5 Steps to Speed Up Your Data-Analysis on a Single Core
Jonathan Striebel
Your data analysis pipeline works. Nice.
Could it be faster? Probably.
Do you need to parallelize? Not yet.
We'll go through optimization steps that boost the performance of your data analysis pipeline on a single core, reducing time & costs. This walkthrough shows tools and strategies to identify and mitigate bottlenecks, and demonstrate them in an example. The 5 steps cover:
- Identifying bottlenecks: Profiling
- Efficient IO
- Memory & Precision Tradeoffs
- Vectorization
- Jit-ing with numba
This talk is suited for data scientists on a beginner and intermediate level, typically working with a numpy/scipy/… stack or similar. The talk gives strategies & concrete suggestions how to speed up an existing analysis pipeline, which is demonstrated practically on an example, showing the gained speed improvements of each step.

---

_QUESTIONS ON THE MATERIAL_
a: Answer these about the talk description on single-core data-analysis speedups:
(i) What is the first of the five steps?
(ii) Which tool is named for the JIT step?
(iii) Data scientists at which levels is the talk suited for?
b: Take the talk description on single-core data-analysis speedups further, starting after its last sentence.

Lines taken from a dataset
---

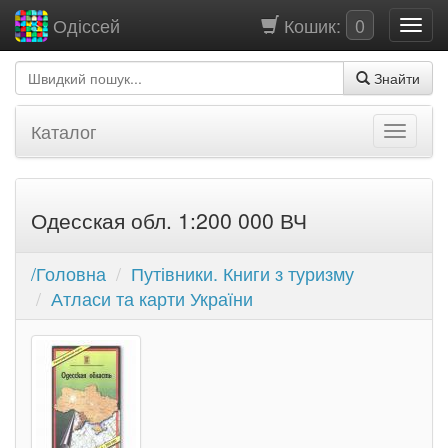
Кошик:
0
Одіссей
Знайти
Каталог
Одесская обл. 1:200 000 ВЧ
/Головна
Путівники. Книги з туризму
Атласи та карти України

---

_ANSWERS BY ITEM_
a:
(i) Identifying bottlenecks: Profiling
(ii) numba
(iii) Beginner and intermediate

b:
The code and slides from the presentation can be found at https://github.com/jstriebel/data-analysis-speedup.
Jonathan Striebel
Affiliation: scalable minds GmbH
Jonathan is a software engineer and consultant at scalable minds. He works on machine-learning pipelines for biological and medical image analysis, ensuring scalability and maintainability. In Berlin he's waiting for the return of his social life, looking forward to playing music with his friends.